[Instructions]:
**1)** In the rugby preview, how many Pro 14 matches has Glasgow won and lost?
**2)** Continue the rugby preview from its last sentence.

[Text segment]:

Edinburgh have had a good season nevertheless, a much better one than many expected. All the same the league record would seem to favour Glasgow. They have won 15 and lost five of Pro 14 matches; Edinburgh have won ten and lost ten. There’s another difference which may account for what looks like Edinburgh’s last weeks of the season slump. Richard 
Cockerill has been much more consistent in team selection than Dave Rennie. No doubt he has felt this necessary, and indeed one has thought that this consistency
has contributed to Edinburgh’s improvement and especially to their fine cup run. However, it may be telling at the tail-end of the season: one has the impression that man for man the Edinburgh team today will have played a good many more hours of club rugby than the Glasgow one.

Nevertheless, if you hold by the adage that forwards win matches, backs determine the margin of victory, then you may well make Edinburgh favourites this evening. They have at least five members of what has been Gregor Townsend’s first-choice Scotland scrum with the brilliant Fijian Bill Mata also there at No 8.

It is indeed on account of their superiority up-front that Edinburgh have had the mastery of Glasgow for a couple of years now. On the face of it, there’s no evident reason why things should be different today. That said, both teams have defences that are not exactly water-tight.

[Dataset excerpt]:
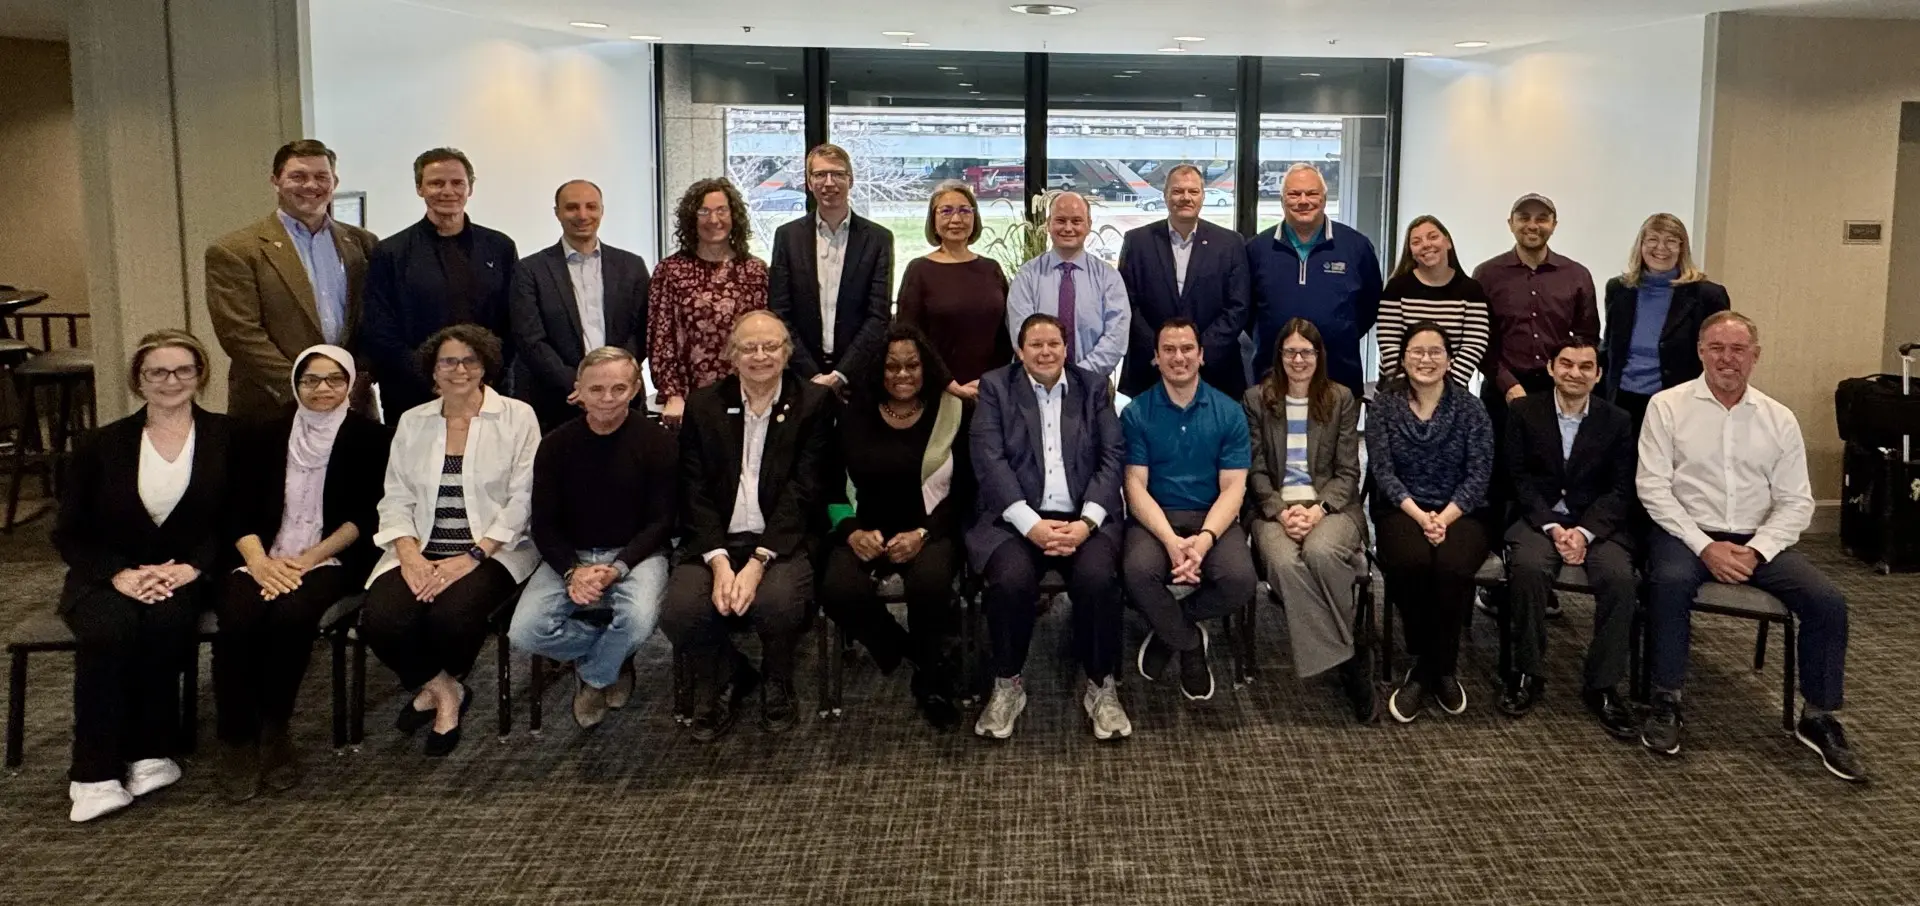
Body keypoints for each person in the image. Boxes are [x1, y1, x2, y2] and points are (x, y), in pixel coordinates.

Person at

[Answers to the tasks]:
**1)** Glasgow has won 15 and lost five.

**2)**
News of both clubs’ house-clearing means that there is already an end-of-season feel to the match, even though the Pro14 title won’t be decided for another month. Seven are leaving Edinburgh. The most notable departure is of course Ross Ford’s. He has played almost 200 times for the club and of course more than a hundred for Scotland. It’s an astonishing record, and though, like most players, he has never been without his critics, nobody plays so much top-level rugby without being extraordinarily good.

In season 2017-18 Edinburgh had three scrum-halves competing for a place. Now all have gone. Sam Hidalgo-Clyne went a year ago and is now playing for Harlequins. Nathan Fowles is off to Ealing in the English Championship, Sean Kennedy is in search of a club. Both have been little used this season, Cockerill opting for the canny good sense and superior game-management of Henry Pyrgos who came over from Glasgow last summer; indeed Pyrgos will be playing his 24th match of the season today, almost all as a starter.
It may be that Fowles and Kennedy feel a bit hard done-by, not unreasonably.

We already knew that 
Stuart Hogg was leaving Glasgow for Exeter, a departure which, following Finn Russell’s a year ago, indicates that Scottish professional rugby is still somewhat fragile, being unable to keep its real stars at home. Of course, there’s another side to the coin. Finn has flourished in Paris and is, one thinks, an even better
player now than when he left Glasgow 12 months ago. The change has done him good, and change may have the same effect on Hogg. Moreover, Finn’s departure from Scotstoun has given Adam Hastings the chance to flourish – a chance eagerly accepted.

Alex Dunbar is also leaving Glasgow, though whether of his own volition or not is unclear. He has played more than a hundred times for the club and has 31 Scottish caps, but his last two seasons have been horribly disrupted by injury. I don’t think he has managed to put in a full 80 minutes in two consecutive games. So it’s not surprising that he has suffered loss of form and, perhaps, of confidence.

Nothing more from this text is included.